Chico’s own butterfly man

Sterling Mattoon is also watching species disappear from the Sacramento Valley

Local lepidopterist Sterling Mattoon holds a display of California dogface butterflies—the California state butterfly—in the “bug room” of his north Chico home.

Local lepidopterist Sterling Mattoon holds a display of California dogface butterflies—the California state butterfly—in the “bug room” of his north Chico home.

Photo By Christine g.k.lapado

“Beware of attack butterfly” reads a sign on the front gate leading to Sterling O. Mattoon’s north Chico home. It’s an indicator of both Mattoon’s playful personality and his lifelong love for butterflies.

The 78-year-old lepidopterist has studied butterflies since he was 7 years old. He even has a butterfly named after him—the Euphydryus editha mattooni, a type of checkerspot butterfly that he discovered.
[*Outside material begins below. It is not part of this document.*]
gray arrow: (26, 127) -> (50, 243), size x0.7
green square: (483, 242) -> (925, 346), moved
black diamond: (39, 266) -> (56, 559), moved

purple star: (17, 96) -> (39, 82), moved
Mattoon met UC Davis butterfly expert Arthur Shapiro “many, many, many years ago” as mutual members of the international Lepidopterists’ Society, and has worked in the field with him numerous times over the years.

“I have the greatest deal of respect for him,” Mattoon said. Shapiro, he said, is “right on” in his observations about the decline in butterfly populations and its relationship to climate change.

“Many of the same species that Art has found disappearing from the Sacramento Valley are in fact disappearing from the locations that I study and collect in, in the far northern part of the valley,” said Mattoon. “They are species that I’ve watched over the last 30 years in my yard here in Chico.” The Pontia protodice—or checkered white—and the Colias eurytheme (“the alfalfa butterfly”) are two such species.

“Above the approximately 2,500-foot elevation on mountains on both sides of the Sacramento Valley, things appear to be much more normal,” Mattoon offered. “It’s mainly here in the Sacramento Valley that [the butterflies] are finding the habitat no longer habitable.”

Valley species are increasingly moving up to higher elevations, “where they’re still finding suitable environmental conditions for their proper development,” Mattoon said. “It’s getting a little bit too dry for them—and the long summers.

“Man, in his gradual development—agriculture, roads, houses—is slowly breaking up the natural habitat for these butterflies,” added Mattoon. “Normally, a butterfly can be reintroduced to an area by migrating back, but corridors of natural habitat are being disrupted. There’s nothing to travel and breed and feed along.”